Research Project: Integrated Disease Management of Exotic and Emerging Plant Diseases of Horticultural Crops

Location: Horticultural Crops Disease and Pest Management Research Unit

Title: Transcriptome-derived amplicon sequencing (AmpSeq) markers elucidate the U.S. podosphaera macularis population structure across feral and commercial plantings of Humulus lupulus

item WELDON, WILLIAM - Cornell University
item KNAUS, BRIAN - Oregon State University
item Grunwald, Niklaus - Nik
item HAVILL, JOSHUA - University Of Minnesota
item BLOCK, MARY - Oregon State University
item Gent, David - Dave
item Cadle-Davidson, Lance
item GADOURY, DAVID - Cornell University

Submitted to: Phytopathology
Publication Type: Peer Reviewed Journal
Publication Acceptance Date: 10/6/2020
Publication Date: 12/1/2020
Citation: Weldon, W.A., Knaus, B.J., Grunwald, N.J., Havill, J.M., Block, M.H., Gent, D.H., Cadle Davidson, L.E., Gadoury, D.M. 2020. Transcriptome-derived amplicon sequencing (AmpSeq) markers elucidate the U.S. podosphaera macularis population structure across feral and commercial plantings of Humulus lupulus. Phytopathology. 111:194-203.
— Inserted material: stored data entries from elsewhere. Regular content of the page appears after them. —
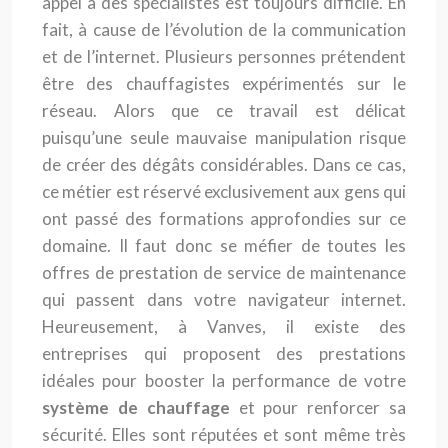
appel à des spécialistes est toujours difficile. En
fait, à cause de l’évolution de la communication
et de l’internet. Plusieurs personnes prétendent
être des chauffagistes expérimentés sur le
réseau. Alors que ce travail est délicat
puisqu’une seule mauvaise manipulation risque
de créer des dégâts considérables. Dans ce cas,
ce métier est réservé exclusivement aux gens qui
ont passé des formations approfondies sur ce
domaine. Il faut donc se méfier de toutes les
offres de prestation de service de maintenance
qui passent dans votre navigateur internet.
Heureusement, à Vanves, il existe des
entreprises qui proposent des prestations
idéales pour booster la performance de votre
système de chauffage
et pour renforcer sa
sécurité. Elles sont réputées et sont même très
Interpretive Summary: Tracking and understanding the diversity and structure of a pathogen's population is important for developing sound management approaches for plant diseases that mitigate disease spread and crop damage. Assessing population diversity and structure can be complicated, costly, and time consuming with certain organisms that have complex genomes and must be cultured on living tissue of their host. In this research, we use the hop powdery mildew system as a model to demonstrate how extant genetic markers can be adapted for a cost-effective, high-throughput sequencing to enable processing of hundreds of markers across hundreds of samples without the need for pathogen culture. We apply this technology to demonstrate that the hop powdery mildew fungus has distinct populations on wild versus cultivated plants in the eastern U.S., supporting recent findings that the pathogen population in the U.S. may be derived from Europe, and quantify distribution of virulent strains of the fungus. This research has immediate implications for the spread of the hop powdery mildew fungus, but more broadly the methods should be transferable to other organisms where genetic marker data are available yet potentially difficult to apply at scale.
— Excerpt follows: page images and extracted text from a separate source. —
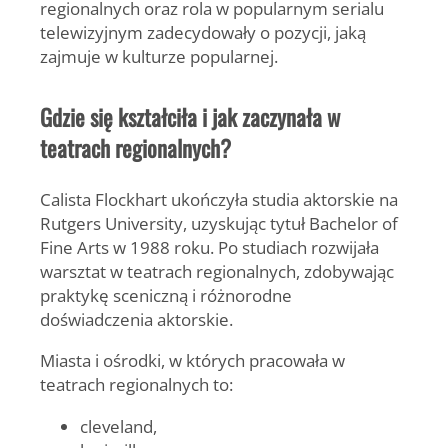
regionalnych oraz rola w popularnym serialu
telewizyjnym zadecydowały o pozycji, jaką
zajmuje w kulturze popularnej.
Gdzie się kształciła i jak zaczynała w
teatrach regionalnych?
Calista Flockhart
ukończyła studia aktorskie na
Rutgers University
, uzyskując tytuł
Bachelor of
Fine Arts
w 1988 roku. Po studiach rozwijała
warsztat w teatrach regionalnych, zdobywając
praktykę sceniczną i różnorodne
doświadczenia aktorskie.
Miasta i ośrodki, w których pracowała w
teatrach regionalnych to:
cleveland,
Technical Abstract: Obligately biotrophic plant pathogens pose challenges in population genetic studies due to their genomic complexity and elaborate culturing requirements with limited biomass. Hop powdery mildew (Podosphaera macularis) is an obligately biotrophic ascomycete that threatens sustainable hop production. P. macularis populations of the Pacific Northwest (PNW) United States (US) differ from those of the Midwest and Northeastern US, lacking one of two mating types needed for sexual recombination and harboring two strains that are differentially aggressive on the cultivar ‘Cascade’ and able to overcome the Humulus lupulus R-gene R6 (V6), respectively. To develop a high-throughput marker platform for tracking the flow of genotypes across the US and internationally, we used an existing transcriptome of diverse P. macularis isolates to design a multiplex of 54 Amplicon Sequencing markers, validated across a panel of 391 US samples and 123 international samples. The results suggest that P. macularis from US commercial hop yards form one population closely related to P. macularis of the UK, while P. macularis from US feral hop locations grouped with P. macularis of Eastern Europe. Included in this multiplex was a marker that successfully tracked V6-virulence in 65 of 66 samples with a confirmed V6-phenotype. A new qPCR assay for high-throughput genotyping of P. macularis mating type generated the highest resolution distribution map of P. macularis mating type to date. Together, these genotyping strategies enable the high-throughput and inexpensive tracking of pathogen spread among geographical regions from single-colony samples and provide a roadmap to develop markers for other obligate biotrophs.